# Churches in Hanalei and Kapaa Town C&C welcome



## Majeed Badizadegan (Nov 10, 2011)

#1







#2


----------



## Trever1t (Nov 10, 2011)

The windows in #1 are fantastic but #2 just looks a bit gloomy, under-exposed and void of vibrancy.


----------



## mistermonday (Nov 10, 2011)

#1 looks good but could use a bit of straitening to the horizontal. #2 has blown highlights in the sky and the rest is a bit dark, lacking detail in the shadows. Saturation is also low, kind of muddy looking. Were these single shots or bracketed sets?
Regards, Murray


----------



## EchoingWhisper (Nov 11, 2011)

#1 - Too cool (blue), leaves on top right corner should be cloned/cropped away.
#2 - Muddy, underexposed, lacks sharpness, lacks contrast, lacks vibrancy.


----------



## Majeed Badizadegan (Nov 11, 2011)

mistermonday said:


> #1 looks good but could use a bit of straitening to the horizontal. #2 has blown highlights in the sky and the rest is a bit dark, lacking detail in the shadows. Saturation is also low, kind of muddy looking. Were these single shots or bracketed sets?
> Regards, Murray



These were 3 exposures each. 



EchoingWhisper said:


> #1 - Too cool (blue), leaves on top right corner should be cloned/cropped away.
> #2 - Muddy, underexposed, lacks sharpness, lacks contrast, lacks vibrancy.
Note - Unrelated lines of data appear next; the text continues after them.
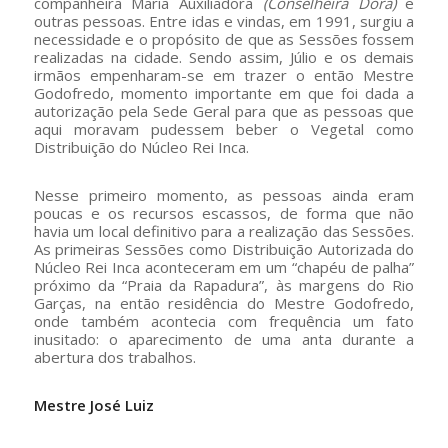
companheira Maria Auxiliadora
(Conselheira Dora)
e
outras pessoas. Entre idas e vindas, em 1991, surgiu a
necessidade e o propósito de que as Sessões fossem
realizadas na cidade. Sendo assim, Júlio e os demais
irmãos empenharam-se em trazer o então Mestre
Godofredo, momento importante em que foi dada a
autorização pela Sede Geral para que as pessoas que
aqui moravam pudessem beber o Vegetal como
Distribuição do Núcleo Rei Inca.
Nesse primeiro momento, as pessoas ainda eram
poucas e os recursos escassos, de forma que não
havia um local definitivo para a realização das Sessões.
As primeiras Sessões como Distribuição Autorizada do
Núcleo Rei Inca aconteceram em um “chapéu de palha”
próximo da “Praia da Rapadura”, às margens do Rio
Garças, na então residência do Mestre Godofredo,
onde também acontecia com frequência um fato
inusitado: o aparecimento de uma anta durante a
abertura dos trabalhos.
Mestre José Luiz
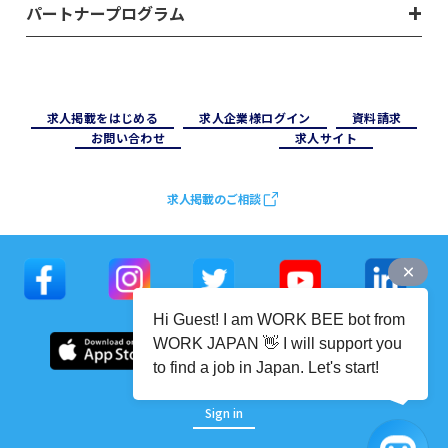
パートナープログラム
求⼈掲載をはじめる
求⼈企業様ログイン
資料請求
お問い合わせ
求⼈サイト
求人掲載のご相談
Hi Guest! I am WORK BEE bot from
WORK JAPAN 👋 I will support you
to find a job in Japan. Let's start!
Sign in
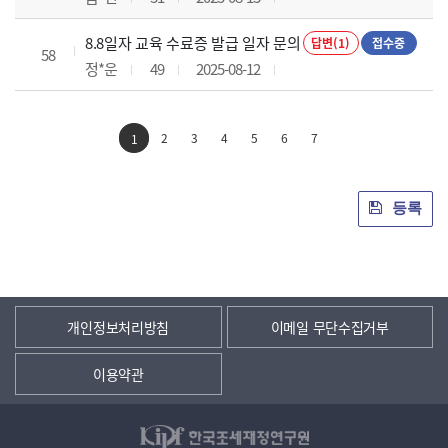
8.8일자 교육 수료증 발급 일자 문의
답변(1)
접수중
58
정*운
49
2025-08-12
2
3
4
5
6
7
1
등록
개인정보처리방침
이메일 무단수집거부
이용약관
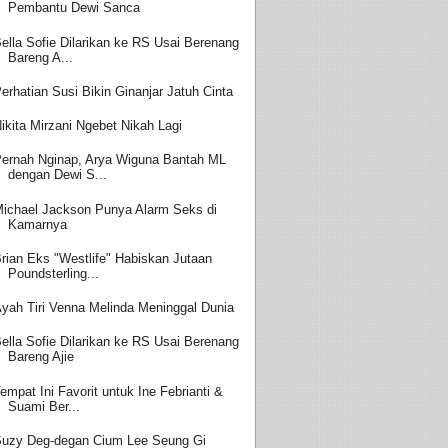
Pembantu Dewi Sanca
ella Sofie Dilarikan ke RS Usai Berenang
Bareng A...
erhatian Susi Bikin Ginanjar Jatuh Cinta
ikita Mirzani Ngebet Nikah Lagi
ernah Nginap, Arya Wiguna Bantah ML
dengan Dewi S...
ichael Jackson Punya Alarm Seks di
Kamarnya
rian Eks "Westlife" Habiskan Jutaan
Poundsterling...
yah Tiri Venna Melinda Meninggal Dunia
ella Sofie Dilarikan ke RS Usai Berenang
Bareng Ajie
empat Ini Favorit untuk Ine Febrianti &
Suami Ber...
uzy Deg-degan Cium Lee Seung Gi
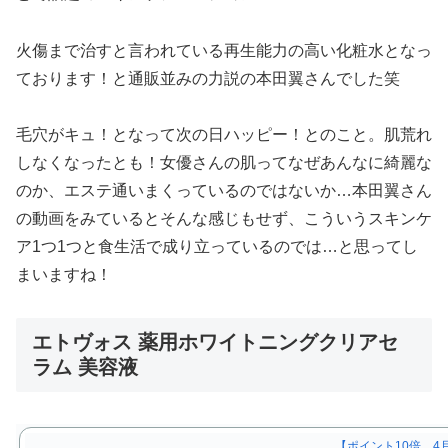
火傷まで治すと言われている再生能力の高い化粧水となっ
ております！と通販並みの力説の本田翼さんでした笑
毛穴がキュ！となって次の日ハッピー！とのこと。肌荒れ
しなくなったとも！女優さんの肌ってなぜあんなに綺麗な
のか、エステ通いまくっているのではないか…本田翼さん
の動画をみているとそんな感じもせず、こういうスキンケ
ア1つ1つと食生活で成り立っているのでは…と思ってし
まいますね！
エトヴォス 薬用ホワイトニングクリアセ
ラム 美容液
【ポイント10倍 4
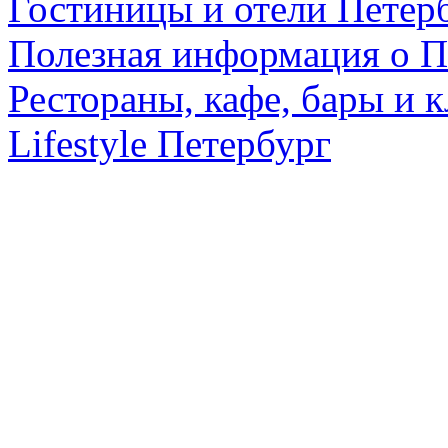
Гостиницы и отели Петер
Полезная информация о П
Рестораны, кафе, бары и 
Lifestyle Петербург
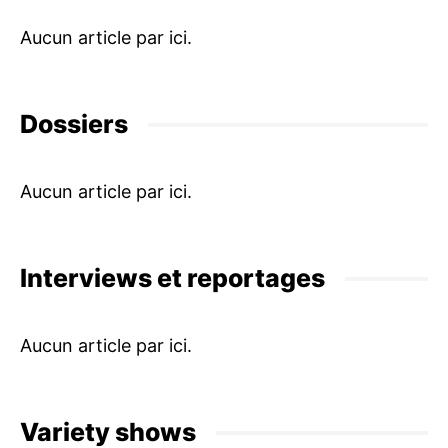
Dossiers
Interviews et reportages
Variety shows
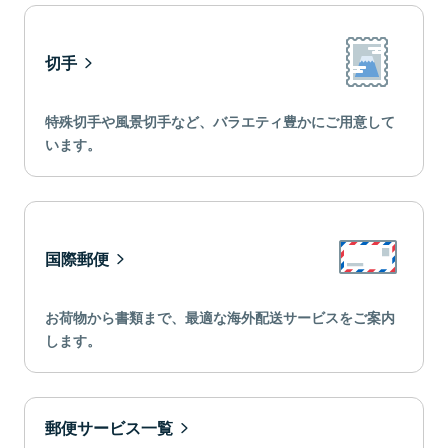
切手
特殊切手や風景切手など、バラエティ豊かにご用意して
います。
国際郵便
お荷物から書類まで、最適な海外配送サービスをご案内
します。
郵便サービス一覧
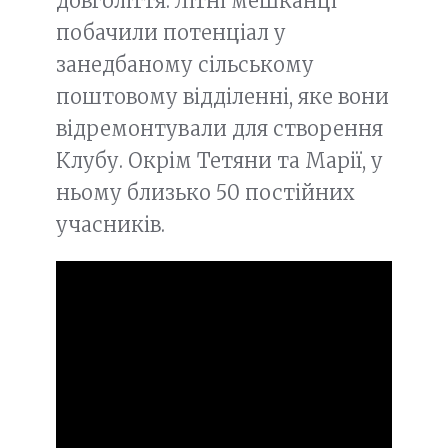
довголіття. Літні мешканці
побачили потенціал у
занедбаному сільському
поштовому відділенні, яке вони
відремонтували для створення
Клубу. Окрім Тетяни та Марії, у
ньому близько 50 постійних
учасників.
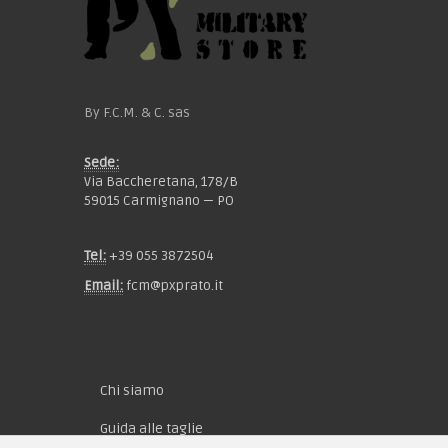
By F.C.M. & C. sas
Sede:
Via Baccheretana, 178/B
59015 Carmignano — PO
Tel:
+39 055 3872504
Email:
fcm@pxprato.it
Chi siamo
Guida alle taglie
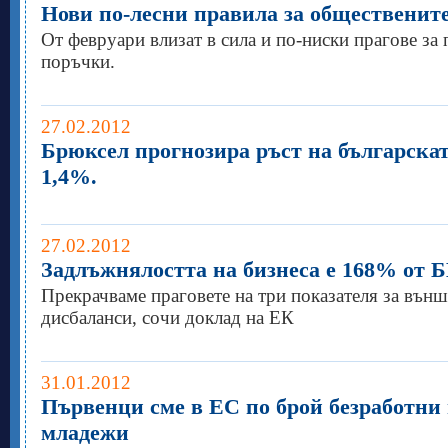
Нови по-лесни правила за общественит
От февруари влизат в сила и по-ниски прагове за
поръчки.
27.02.2012
Брюксел прогнозира ръст на българска
1,4%.
27.02.2012
Задлъжнялостта на бизнеса е 168% от 
Прекрачваме праговете на три показателя за вън
дисбаланси, сочи доклад на ЕК
31.01.2012
Първенци сме в ЕС по брой безработни 
младежи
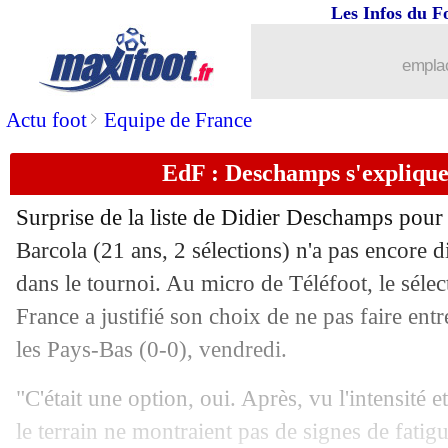
23/06
Lorient
: Pantaloni remplace Le Bris (
Les Infos du F
23/06
EdF
: Camavinga absent de l'entraîne
emplac
23/06
Albanie
: Daku prend 2 matchs de sus
>
Actu foot
Equipe de France
EdF : Deschamps s'explique
23/06
Inter
: Calhanoglu a discuté avec le B
Surprise de la liste de Didier Deschamps pour 
23/06
Brighton
: Groß veut rejoindre Dortm
Barcola (21 ans, 2 sélections) n'a pas encore 
dans le tournoi. Au micro de Téléfoot, le sélec
23/06
OM
: un intérêt pour un international
France a justifié son choix de ne pas faire ent
23/06
Newcastle
: Lyon se lance sur une pis
les Pays-Bas (0-0), vendredi.
"C'était une option, oui. Après, vu l'intensité et
23/06
Bayern
: Kimmich ne devrait pas prol
le terrain ne montraient pas de signes de fatigue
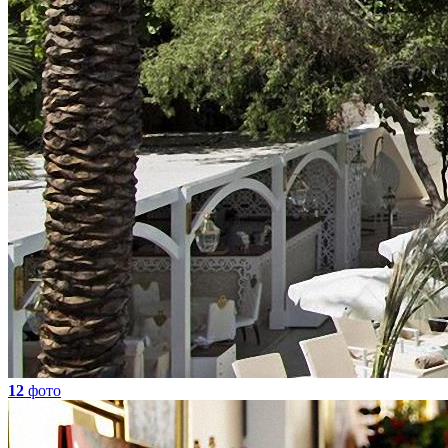
12
фото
I agree, the results of #2 were not satisfactory to me either for those very reasons.


----------



## SlickSalmon (Nov 11, 2011)

Number 1 is typical of images that come straight out of Photomatix without proper post-processing.  The contrast is low, because all of the values have gotten shoved to the middle of the luminance spectrum.  The histogram has a typical center hump.  You have to work with Levels and Curves in Photoshop spread out the values and restore vibrancy.  Just cranking the saturation is counter-productive.

Number 2 needed an additional over-exposure.  All of the shadow detail in the doorway has been lost.


----------



## campeterz (Nov 21, 2011)

Wow this is really ironic! I am planning to shoot the church in Hanalei tomorrow!


----------



## Majeed Badizadegan (Nov 22, 2011)

Have fun!  jealous


----------



## JTHphoto (Nov 22, 2011)

I really like number one, I would consider cropping off some of the asphalt at the bottom, losing especially the dirt part.  

I agree with most of the comments about number two being dirty and dingy. Needs some vibrancy/brightness like the first one.


----------